I quite agree that the NewGen were a bit too homogenous a group. Iain Sinclair dismissed the lot of us as "pod people", and I concede at least half the point. The poets he collected in his Conductors of Chaos were just from another pod - however infinitely various they may feel themselves to be - but some deserved, and have never received, proper attention. Exactly the same goes for performance poets. A whole lot of useful cross-pollination could have taken place that didn't. Denise Riley and Jean Breeze on the same stand: why the hell not? In retrospect, I think Carol Ann Duffy was quite right to exempt herself from the promotion; none of the rest of us did, simply because we couldn't afford to.

          *

The best thing to come out of NewGen was the chance for poets at the opposite ends of the country to meet up and talk to each other; the friendships made resulted in several of us having a profound influence on one another's work.
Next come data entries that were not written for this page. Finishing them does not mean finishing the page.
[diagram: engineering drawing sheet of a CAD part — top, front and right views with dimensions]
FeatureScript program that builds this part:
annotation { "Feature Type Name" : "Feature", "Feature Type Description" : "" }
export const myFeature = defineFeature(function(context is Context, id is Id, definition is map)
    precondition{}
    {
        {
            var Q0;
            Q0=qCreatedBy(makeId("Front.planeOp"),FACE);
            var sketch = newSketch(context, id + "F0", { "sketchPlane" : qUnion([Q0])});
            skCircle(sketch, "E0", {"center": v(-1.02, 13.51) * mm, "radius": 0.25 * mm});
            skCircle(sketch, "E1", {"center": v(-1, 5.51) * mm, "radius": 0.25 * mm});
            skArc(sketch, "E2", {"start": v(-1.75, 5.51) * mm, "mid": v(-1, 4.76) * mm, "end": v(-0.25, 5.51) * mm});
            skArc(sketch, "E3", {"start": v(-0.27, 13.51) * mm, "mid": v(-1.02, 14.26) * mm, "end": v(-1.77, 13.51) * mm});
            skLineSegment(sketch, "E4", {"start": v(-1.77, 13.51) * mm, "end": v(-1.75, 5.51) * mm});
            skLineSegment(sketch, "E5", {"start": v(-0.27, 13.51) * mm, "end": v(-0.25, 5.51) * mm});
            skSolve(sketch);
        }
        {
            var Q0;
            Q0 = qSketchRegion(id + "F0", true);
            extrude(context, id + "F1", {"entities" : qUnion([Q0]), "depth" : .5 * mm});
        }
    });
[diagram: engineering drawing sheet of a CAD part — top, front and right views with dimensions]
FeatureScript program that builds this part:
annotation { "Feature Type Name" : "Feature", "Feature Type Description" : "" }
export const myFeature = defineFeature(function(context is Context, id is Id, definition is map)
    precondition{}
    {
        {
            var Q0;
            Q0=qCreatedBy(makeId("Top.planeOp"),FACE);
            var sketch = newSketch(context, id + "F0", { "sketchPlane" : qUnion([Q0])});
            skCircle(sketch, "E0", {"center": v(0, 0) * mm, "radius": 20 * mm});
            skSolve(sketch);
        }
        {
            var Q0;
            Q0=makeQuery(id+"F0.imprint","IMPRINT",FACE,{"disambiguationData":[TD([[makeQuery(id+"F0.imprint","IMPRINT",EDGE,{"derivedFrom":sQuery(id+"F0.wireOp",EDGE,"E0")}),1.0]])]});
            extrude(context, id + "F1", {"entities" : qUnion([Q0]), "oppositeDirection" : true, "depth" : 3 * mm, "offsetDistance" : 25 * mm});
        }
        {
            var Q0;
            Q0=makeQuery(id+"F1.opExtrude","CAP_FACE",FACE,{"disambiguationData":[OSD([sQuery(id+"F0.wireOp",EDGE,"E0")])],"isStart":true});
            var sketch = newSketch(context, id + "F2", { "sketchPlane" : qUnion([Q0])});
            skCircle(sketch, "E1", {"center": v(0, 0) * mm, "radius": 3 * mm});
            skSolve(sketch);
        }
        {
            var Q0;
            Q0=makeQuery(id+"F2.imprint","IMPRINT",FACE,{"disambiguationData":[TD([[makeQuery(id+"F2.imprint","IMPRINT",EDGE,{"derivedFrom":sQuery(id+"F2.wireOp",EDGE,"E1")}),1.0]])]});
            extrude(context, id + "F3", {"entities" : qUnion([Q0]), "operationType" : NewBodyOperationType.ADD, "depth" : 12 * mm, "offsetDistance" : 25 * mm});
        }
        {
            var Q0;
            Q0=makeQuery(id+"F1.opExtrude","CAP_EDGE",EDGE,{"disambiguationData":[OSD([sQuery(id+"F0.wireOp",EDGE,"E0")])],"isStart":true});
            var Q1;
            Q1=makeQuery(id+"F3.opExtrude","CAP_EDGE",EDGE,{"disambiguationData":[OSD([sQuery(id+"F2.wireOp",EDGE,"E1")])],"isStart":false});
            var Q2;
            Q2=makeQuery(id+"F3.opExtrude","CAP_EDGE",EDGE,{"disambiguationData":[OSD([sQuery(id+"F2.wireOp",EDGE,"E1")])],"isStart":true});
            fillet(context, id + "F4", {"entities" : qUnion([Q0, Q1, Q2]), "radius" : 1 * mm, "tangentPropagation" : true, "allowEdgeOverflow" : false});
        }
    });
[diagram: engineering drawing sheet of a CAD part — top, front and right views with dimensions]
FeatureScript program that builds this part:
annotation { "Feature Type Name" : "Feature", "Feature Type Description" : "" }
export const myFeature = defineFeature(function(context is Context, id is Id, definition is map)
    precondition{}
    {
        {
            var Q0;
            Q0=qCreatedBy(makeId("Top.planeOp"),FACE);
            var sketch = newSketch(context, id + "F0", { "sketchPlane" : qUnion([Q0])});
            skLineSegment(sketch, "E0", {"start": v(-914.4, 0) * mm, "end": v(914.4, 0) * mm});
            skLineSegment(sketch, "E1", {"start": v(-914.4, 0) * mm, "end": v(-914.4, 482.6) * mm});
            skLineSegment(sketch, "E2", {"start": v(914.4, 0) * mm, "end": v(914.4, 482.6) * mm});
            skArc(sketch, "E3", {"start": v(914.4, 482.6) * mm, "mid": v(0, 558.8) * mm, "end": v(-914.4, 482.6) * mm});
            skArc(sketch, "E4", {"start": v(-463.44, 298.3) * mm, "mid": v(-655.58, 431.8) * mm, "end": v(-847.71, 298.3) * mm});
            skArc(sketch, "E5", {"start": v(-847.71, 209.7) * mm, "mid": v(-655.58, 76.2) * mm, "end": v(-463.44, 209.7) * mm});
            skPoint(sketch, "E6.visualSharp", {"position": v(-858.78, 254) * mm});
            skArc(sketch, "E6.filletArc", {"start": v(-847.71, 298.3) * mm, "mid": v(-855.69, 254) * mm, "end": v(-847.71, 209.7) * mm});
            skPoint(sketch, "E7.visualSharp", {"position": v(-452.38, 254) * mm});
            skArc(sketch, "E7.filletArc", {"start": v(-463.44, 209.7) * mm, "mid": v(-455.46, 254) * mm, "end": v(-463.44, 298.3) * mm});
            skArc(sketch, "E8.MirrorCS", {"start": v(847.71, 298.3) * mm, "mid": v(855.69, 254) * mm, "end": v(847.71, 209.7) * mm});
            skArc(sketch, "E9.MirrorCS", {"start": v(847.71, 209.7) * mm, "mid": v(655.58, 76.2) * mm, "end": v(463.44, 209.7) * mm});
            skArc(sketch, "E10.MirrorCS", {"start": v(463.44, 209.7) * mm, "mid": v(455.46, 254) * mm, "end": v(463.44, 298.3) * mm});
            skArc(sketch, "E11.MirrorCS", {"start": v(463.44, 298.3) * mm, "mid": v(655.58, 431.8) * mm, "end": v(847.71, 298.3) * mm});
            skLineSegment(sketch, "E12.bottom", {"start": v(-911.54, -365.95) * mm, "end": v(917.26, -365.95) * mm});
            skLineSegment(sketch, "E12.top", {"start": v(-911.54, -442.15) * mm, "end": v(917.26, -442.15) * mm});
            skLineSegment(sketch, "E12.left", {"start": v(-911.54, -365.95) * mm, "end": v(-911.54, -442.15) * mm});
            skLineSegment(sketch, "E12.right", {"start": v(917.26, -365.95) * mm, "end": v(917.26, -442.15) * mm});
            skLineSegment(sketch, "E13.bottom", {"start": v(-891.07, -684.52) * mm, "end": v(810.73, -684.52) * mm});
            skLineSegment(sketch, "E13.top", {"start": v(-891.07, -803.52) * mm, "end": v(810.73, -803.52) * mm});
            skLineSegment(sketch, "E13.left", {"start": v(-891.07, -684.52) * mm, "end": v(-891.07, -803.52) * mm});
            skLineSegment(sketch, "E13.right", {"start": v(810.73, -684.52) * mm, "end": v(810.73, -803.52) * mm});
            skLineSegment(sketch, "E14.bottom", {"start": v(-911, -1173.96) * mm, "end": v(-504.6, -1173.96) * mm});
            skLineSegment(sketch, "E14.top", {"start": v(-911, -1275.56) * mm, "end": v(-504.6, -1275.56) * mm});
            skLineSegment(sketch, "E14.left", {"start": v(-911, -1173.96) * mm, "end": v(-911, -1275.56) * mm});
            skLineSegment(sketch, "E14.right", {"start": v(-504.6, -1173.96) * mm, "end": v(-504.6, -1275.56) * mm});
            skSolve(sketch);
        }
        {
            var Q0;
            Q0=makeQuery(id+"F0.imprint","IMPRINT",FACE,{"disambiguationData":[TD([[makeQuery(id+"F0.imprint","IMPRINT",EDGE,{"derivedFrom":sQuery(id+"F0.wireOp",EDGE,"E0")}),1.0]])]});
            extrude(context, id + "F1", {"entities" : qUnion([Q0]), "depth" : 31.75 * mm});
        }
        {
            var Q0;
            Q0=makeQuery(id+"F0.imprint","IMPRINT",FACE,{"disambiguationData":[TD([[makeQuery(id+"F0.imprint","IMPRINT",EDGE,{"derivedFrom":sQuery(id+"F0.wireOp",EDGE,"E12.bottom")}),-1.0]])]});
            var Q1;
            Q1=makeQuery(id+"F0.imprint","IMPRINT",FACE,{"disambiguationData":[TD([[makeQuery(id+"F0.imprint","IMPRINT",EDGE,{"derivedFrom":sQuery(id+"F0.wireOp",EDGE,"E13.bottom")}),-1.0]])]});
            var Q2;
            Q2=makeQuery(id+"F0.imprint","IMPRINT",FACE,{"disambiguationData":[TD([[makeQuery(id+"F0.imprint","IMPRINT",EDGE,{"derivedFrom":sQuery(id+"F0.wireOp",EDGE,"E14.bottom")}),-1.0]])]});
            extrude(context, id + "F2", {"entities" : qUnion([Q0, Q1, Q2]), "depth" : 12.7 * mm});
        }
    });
All this makes it a crying shame that there weren't far more poets involved. NewGen also kickstarted a much more professional approach to the marketing of poetry, which it badly needed.

          *

Kingsely Amis once dreamt up a brilliant advertising campaign for alcohol, along the lines of: Drink Beer. It Makes You Drunk. It works, because the selling point also happens to be an intrinsic property of the thing you're advertising. If you have to go looking for it - Beer Makes You Look Sexy, Beer Brings You Closer to God - you should really be selling something different, like lingerie or religion. Anyway here's my slogan: Read Poetry. It's Really Quite Hard. This will appeal immediately to the target audience (aye, the literate classes: why does that always sound like a heresy?) who will be thoroughly intrigued, and then - as we all know - deeply rewarded for the investment poetry will ask of them. It also has the merit of throwing the emphasis back on the poem, where perhaps it should have been in the first place.

          *

National Poetry Day. I forget the year. I receive a call - in my capacity as a NewGen poet, I assume, since the caller thinks I am Michael Donaghy - asking me to appear on Newsnight. The researcher suggests that I might want to talk about how poetry has been trivialised by the media. I laboriously put my case. "Yeah!" she exclaims. "Just the sort of thing we're looking for. Now, if we send a cab over at half past five, do you think you might put these thoughts into verse?" I looked at my watch: it was half-past four. I will spare you my response.


excerpts from Don Paterson's 'The Legacy of NewGen', published in The Poetry Review, 2001.